After one of the most hard-hitting conference debates for many years, with grassroots activists demanding interest rate cuts and a respite from the pain of recession, Mr Lamont responded with the bones of an economic policy that hinged on a reduction of inflation.

But he offered little hope of an immediate cut in interest rates, warning that he would not risk inflation for 'easy headlines'.

Despite the Chancellor's announcement of a new anti-inflation strategy, City disenchantment with Mr Lamont and his Treasury team deepened. Michael Hughes, chief economist of Barclays de Zoete Wedd, said: 'The problem I have is not with the policy or the parameters, it's with the men.'

Michael Saunders, UK economist at Salomon Brothers, added: 'The statement is sufficiently vague to allow the Chancellor to do whatever he wants. It says 'trust the Chancellor' and the markets don't'

Roger Bootle, chief economist at Midland Montagu, said: 'Given the record of forecasts and policy analysis for many years, it is wrong to proceed with the same group of people. And it is not just Lamont, it is a wider group of officials.'

However, several economists predicted that the Chancellor would cut interest rates in coming weeks and still remain true to the new anti-inflation framework. Immediate market reaction to the Chancellor's speech was muted. Sterling gained 0.68 pfennigs to DM2.4710 and the FT-SE 100 Index of leading UK shares advanced by 21.7 points to 2538.8.

Mr Lamont also disappointed some senior ministerial colleagues by ducking confrontation with the Thatcherites over Maastricht and the exchange rate mechanism.

That task will be left to John Major in this afternoon's conference finale - a speech intended to give the disunited party the smack of firm leadership and lay down the law on Maastricht. 'There will be no doubt who is leader of the party,' a party source said in a side-swipe at Baroness Thatcher, who had earlier split the conference down the middle when she joined the platform party for yesterday's debate. While half gave her the accustomed rapturous applause, the rest gave her the cold shoulder.

Mr Lamont directly challenged Lady Thatcher's hostile view of Maastricht at a Wednesday night fringe meeting, but he did not utter the word once in front of her and the full conference yesterday.

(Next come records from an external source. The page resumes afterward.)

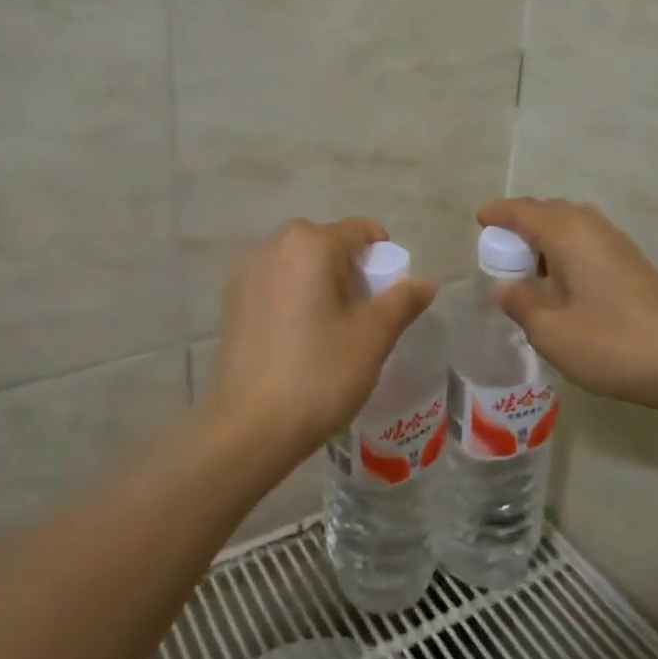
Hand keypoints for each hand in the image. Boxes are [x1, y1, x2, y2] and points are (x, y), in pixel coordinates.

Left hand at [207, 218, 436, 459]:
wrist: (251, 427)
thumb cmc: (321, 375)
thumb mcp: (374, 337)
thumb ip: (403, 301)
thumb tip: (426, 283)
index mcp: (310, 245)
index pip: (360, 231)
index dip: (383, 256)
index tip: (390, 294)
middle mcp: (273, 247)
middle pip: (325, 242)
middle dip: (349, 268)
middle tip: (361, 312)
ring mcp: (246, 274)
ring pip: (296, 263)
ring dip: (319, 280)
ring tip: (330, 327)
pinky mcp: (231, 303)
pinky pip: (274, 284)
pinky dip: (293, 296)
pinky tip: (298, 338)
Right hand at [476, 198, 657, 414]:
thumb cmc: (611, 343)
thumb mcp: (551, 331)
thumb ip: (520, 304)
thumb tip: (503, 287)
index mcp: (569, 234)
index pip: (524, 211)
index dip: (499, 213)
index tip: (480, 221)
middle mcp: (593, 228)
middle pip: (550, 212)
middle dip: (522, 223)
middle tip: (500, 248)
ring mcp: (618, 244)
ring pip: (572, 226)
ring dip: (546, 238)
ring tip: (527, 268)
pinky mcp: (633, 263)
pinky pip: (588, 242)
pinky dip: (566, 250)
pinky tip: (562, 283)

As for the exchange rate mechanism, he told the conference that 'we must not go back into the ERM unless and until it is right for Britain,' winning applause when he added: 'I know that does not make me very popular in Europe or in Brussels.'

But in a letter to a Commons select committee, setting out his economic policy in greater detail, he gave a much firmer message - dropping the implied suggestion that conditions for ERM re-entry might never be right. He told the MPs: 'The first point to clarify is whether and when sterling will return to the ERM. The Government has made clear its intention to resume Britain's membership of the ERM; but it will only do so when a number of conditions have been satisfied.'

Gordon Brown, Labour's shadow Chancellor, said Mr Lamont's speech did not contain 'one new initiative, proposal or policy . . . that will stop unemployment rising or business bankruptcies continuing. Britain is now the victim of a Government which has lost any sense of direction, purpose or strategy and which is more interested in appeasing factions in the Tory party.'

But of more significance for a party still reeling from Lady Thatcher's battle-cry over Maastricht, the Chancellor's speech held out little hope for the succession of conference speakers who told him that he was kicking business and industry in the teeth and bleeding them to death.

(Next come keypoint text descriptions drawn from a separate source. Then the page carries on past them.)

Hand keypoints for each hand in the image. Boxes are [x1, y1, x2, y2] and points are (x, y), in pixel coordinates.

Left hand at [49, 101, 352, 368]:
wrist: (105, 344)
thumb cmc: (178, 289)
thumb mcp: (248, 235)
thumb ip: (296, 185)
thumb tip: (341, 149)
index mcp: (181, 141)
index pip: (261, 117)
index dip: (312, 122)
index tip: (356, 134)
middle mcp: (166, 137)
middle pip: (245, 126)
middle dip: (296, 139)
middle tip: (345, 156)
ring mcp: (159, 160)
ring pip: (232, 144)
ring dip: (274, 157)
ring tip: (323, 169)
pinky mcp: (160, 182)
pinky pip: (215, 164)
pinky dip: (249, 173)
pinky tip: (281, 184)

Mr Lamont said: 'Winning the battle against inflation. Tackling public spending. Getting the fundamentals right. Sticking to our guns. That's how we're going to restore confidence.'

The Chancellor is to give evidence to the Commons Treasury Select Committee on Monday, and in yesterday's letter he said that his inflation target - of 1-4 per cent over the next four years - would be based on the 'underlying' inflation measure.

That rate will be measured by the Retail Price Index with mortgage interest payments excluded, something that deadens the impact of interest rate rises. The Prime Minister's aim of zero inflation has been quietly forgotten.

While the August RPI was 3.6 per cent, the underlying rate was 4.2 per cent, and that could fall to within the Chancellor's new target range when September's figure is published this morning.